Same with a two-goal contribution from Ruslan Fedotenko, who hadn't had one of those in the better part of a year.
But what they really hated squandering -- and what led directly to their 4-3, come-from-ahead loss to Buffalo at Mellon Arena last night -- was a five-on-three power play they had for a full two minutes in the middle of the second period.
They were holding a 3-2 lead at the time, and another goal could have expanded their comfort zone a bit.
But the Penguins (15-8-4) managed to generate just three shots on Sabres goalie Ryan Miller during those 120 seconds, and by the time Buffalo got back to even-strength, it was ready to take control of the game.
It would be a few more minutes before the Sabres tied it -- and nearly a full period before Thomas Vanek would get the winner -- but make no mistake, the Penguins lost any real chance of winning when they failed to exploit that two-man advantage.
"Anytime there's a five-on-three, you need a goal, as a team," center Jordan Staal said. "That was deflating a bit, as well."
Perhaps they should be getting used to their power play yielding little more than frustration, though. They were 1 for 8 last night and are 5 for 43 on it in the past 10 games.
"It's definitely a frustrating time right now," Staal said.
Which is no surprise, coach Michel Therrien said, given the passive approach they take playing with the extra man.
"Our power play was not good," he said. "We tried to be cute. No traffic in front. We ask people to go in front of the net. They don't want to go.

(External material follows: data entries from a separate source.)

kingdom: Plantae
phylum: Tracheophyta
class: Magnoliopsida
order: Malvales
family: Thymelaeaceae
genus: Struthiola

So we need the perfect shot."
They didn't get enough of them and thus have lost consecutive games in regulation for the first time since Oct. 28-30.
Fedotenko opened the scoring at 9:37 of the opening period, as he broke down the left side of the slot and steered a Evgeni Malkin feed -- one that appeared to be intended for Petr Sykora, but which slid past him -- past Miller.
Derek Roy capitalized on a Brooks Orpik turnover 90 seconds later to tie the score, as he picked off an Orpik pass in the neutral zone, then carried the puck into the attacking zone and snapped a wrist shot past Penguins goalie Dany Sabourin from inside the right circle.
Penguins defenseman Ben Lovejoy, making his NHL debut, preserved the tie with an excellent defensive play with 5 1/2 minutes to go before the first intermission, picking off a Nathan Gerbe pass at the right edge of the crease to thwart a two-on-one break with Drew Stafford.
Fedotenko rewarded Lovejoy about 45 seconds later by putting the Penguins back in front. He took a cross-ice feed from Malkin and beat Miller from the inner edge of the right circle for his seventh goal of the season, 250th point in the NHL and first two-goal game since Feb. 14, when he was playing for the New York Islanders.
Letang broke out of his slump during a two-man advantage 91 seconds into the second period, as he took a feed from Sidney Crosby and beat Miller from just above the left hash.
Crosby's assist extended his scoring streak to seven games.
Buffalo got back to within one when Ales Kotalik punched a loose puck over the goal line at 6:40, after Sabourin appeared to lose sight of it, and a few minutes later, the Penguins failed to take advantage of their extended five-on-three.
"After 3-1, we were horrible," Therrien said. "We gave them the game."
Daniel Paille capped a Sabres flurry by throwing in the tying goal at 14:49 and Vanek got the deciding goal at 6:13 of the third, swatting in a Jason Pominville feed from the left side of the crease for his league-leading 20th of the season.
"We just kind of let them back into the game and lost," Fedotenko said. "We just need to work on playing with the lead."
And with a two-man advantage, as well.